Artificial Intelligence

AI Helps Humans Annotate Biological Data in Real-Time

New human-augmenting AI labeling system may accelerate biomedical research.

Posted October 26, 2021 | Reviewed by Kaja Perina

Source: Seanbatty/Pixabay

Artificial intelligence (AI) machine learning is rapidly being deployed in biotech, medical, health care, and life science industries. Labeling the massive data sets needed to train the deep learning algorithms is a time-consuming, challenging task for humans. A new study published in npj Digital Medicine demonstrates how Human-Augmenting Labeling System (HALS) can reduce the manual work of labeling data by over 90 percent and increase the quality of biological data annotation.

“Key to most AI tasks is the availability of a sufficiently large, labeled data set with which to train AI models,” wrote the study authors affiliated with Salesforce AI Research, Stanford University, University of California, San Francisco, and Amsterdam University Medical Centers. “In the context of microscopy, it is easy to generate image data sets containing millions of cells and structures. However, it is challenging to obtain large-scale high-quality annotations for AI models.

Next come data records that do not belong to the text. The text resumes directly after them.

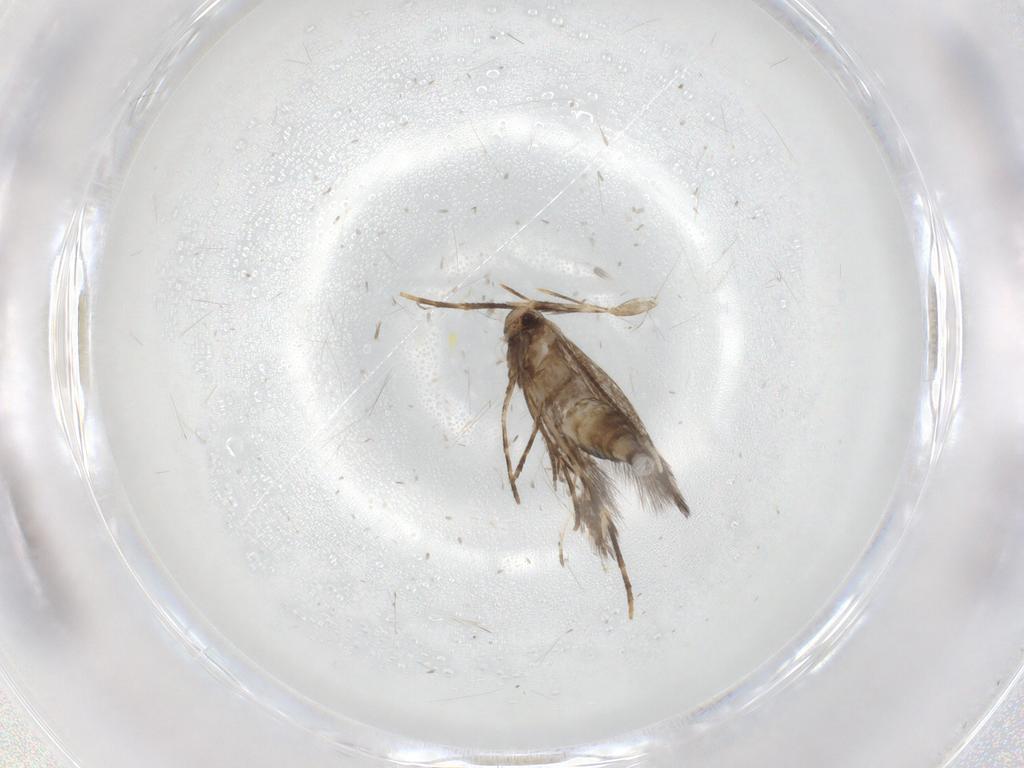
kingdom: Animalia
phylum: Arthropoda
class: Insecta
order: Lepidoptera
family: Gracillariidae
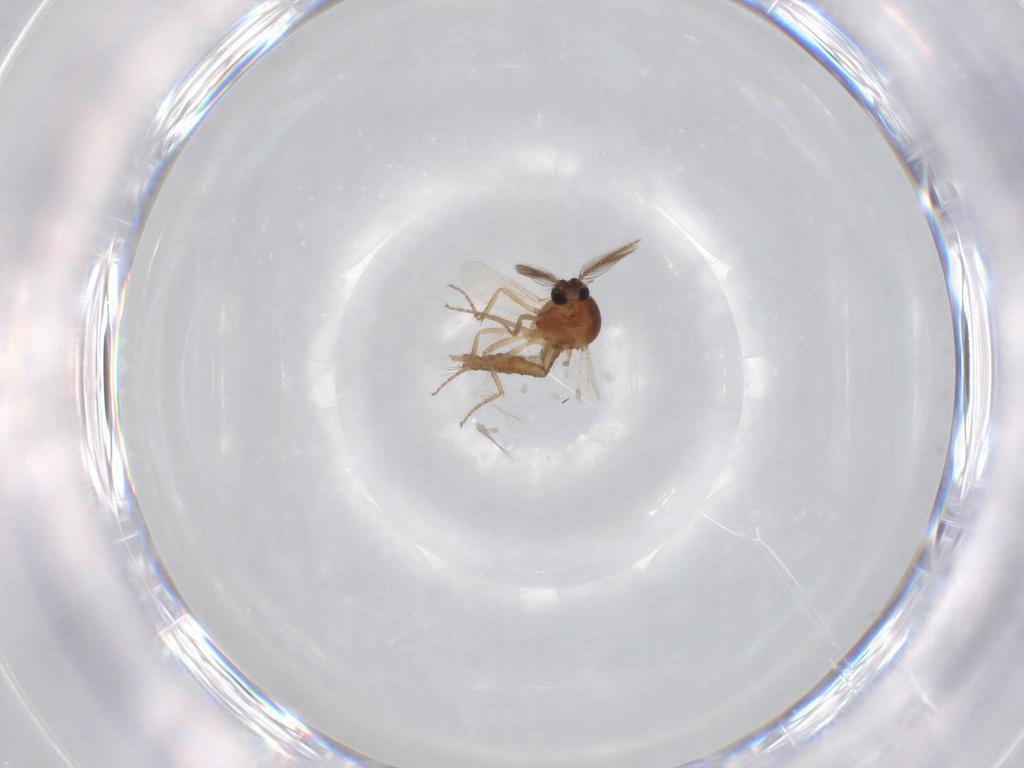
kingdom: Animalia
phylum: Arthropoda
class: Insecta
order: Diptera
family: Ceratopogonidae
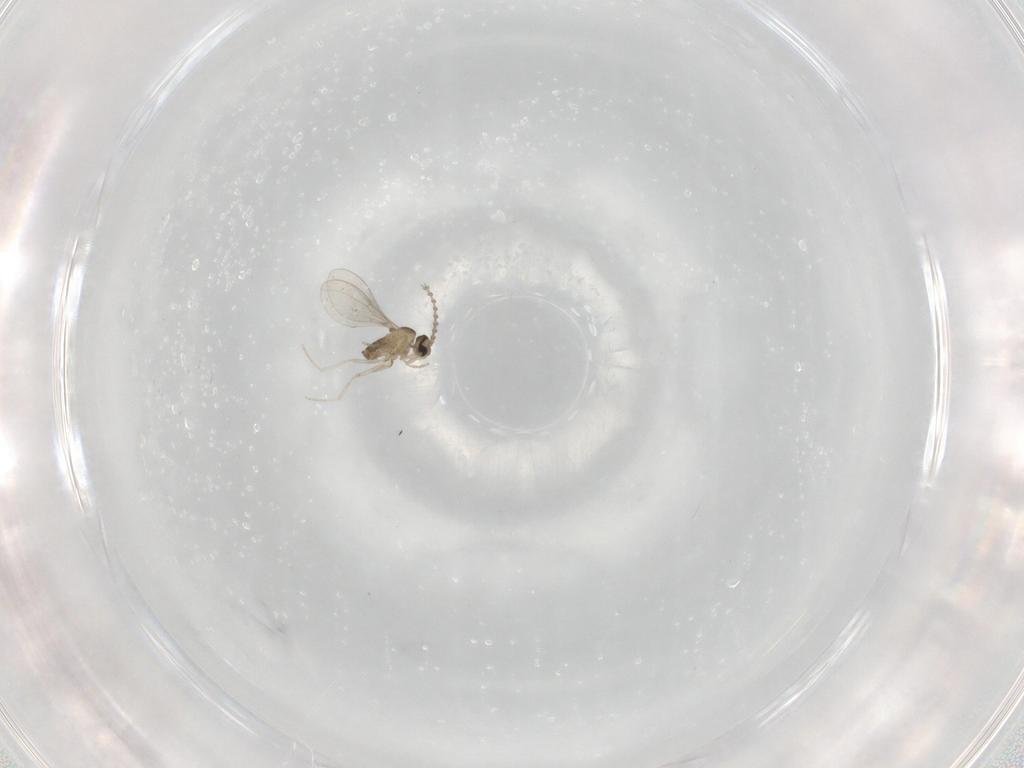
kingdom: Animalia
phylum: Arthropoda
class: Insecta
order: Diptera
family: Cecidomyiidae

The imaging of biological tissues and cells are central to scientific and medical research in biology. The digital images of these specimens have enabled the training of AI deep learning algorithms, especially in AI computer vision in radiology, histology (the study of the microscopic anatomy of cells, tissues, and organs) and diagnostics.

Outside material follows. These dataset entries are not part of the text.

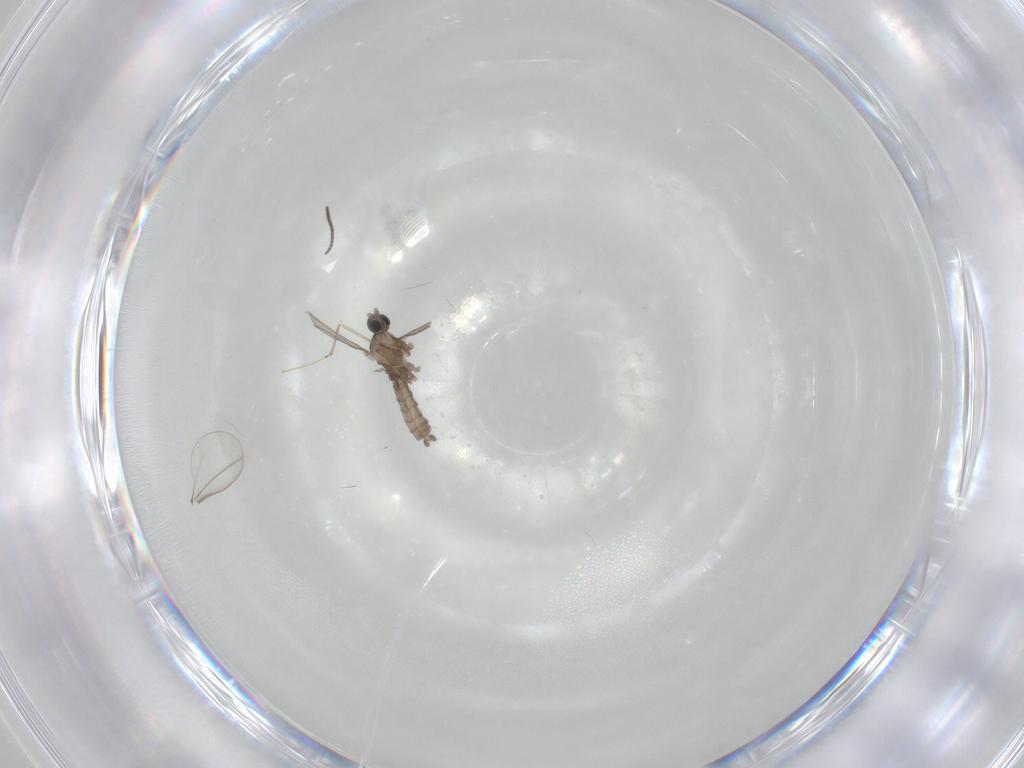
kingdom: Animalia
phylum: Arthropoda
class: Insecta
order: Diptera
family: Cecidomyiidae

Recent advances in AI in biomedical and scientific research is largely due to supervised machine learning where the training data is labeled, as opposed to unsupervised learning where the algorithms must identify the patterns in the dataset without labeled training data. For example, an AI algorithm for oncology may be trained using a microscopy image dataset where the tumor images are annotated with labels such as malignant or benign. Furthermore, according to the researchers, just one microscopy image can have a gigabyte of visual data, and annotation requires specialized knowledge which makes it difficult to scale.

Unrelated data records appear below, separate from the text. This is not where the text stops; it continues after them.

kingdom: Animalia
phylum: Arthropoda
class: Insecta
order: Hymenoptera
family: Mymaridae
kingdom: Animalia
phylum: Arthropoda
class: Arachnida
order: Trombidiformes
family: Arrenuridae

To solve this challenge, the researchers created HALS (Human-Augmenting Labeling System), a human-in-the-loop data labeling AI that is able to learn annotations from humans in real-time. The solution consists of a SlideRunner open-source labeling interface, a PanNuke dataset of over 200,000 annotated cells, a pre-trained ResNet-18 for image classification, and Coreset for active learning.

“Using a highly repetitive use-case—annotating cell types—and running experiments with seven pathologists—experts at the microscopic analysis of biological specimens—we demonstrate a manual work reduction of 90.60%, and an average data-quality boost of 4.34%, measured across four use-cases and two tissue stain types,” reported the scientists.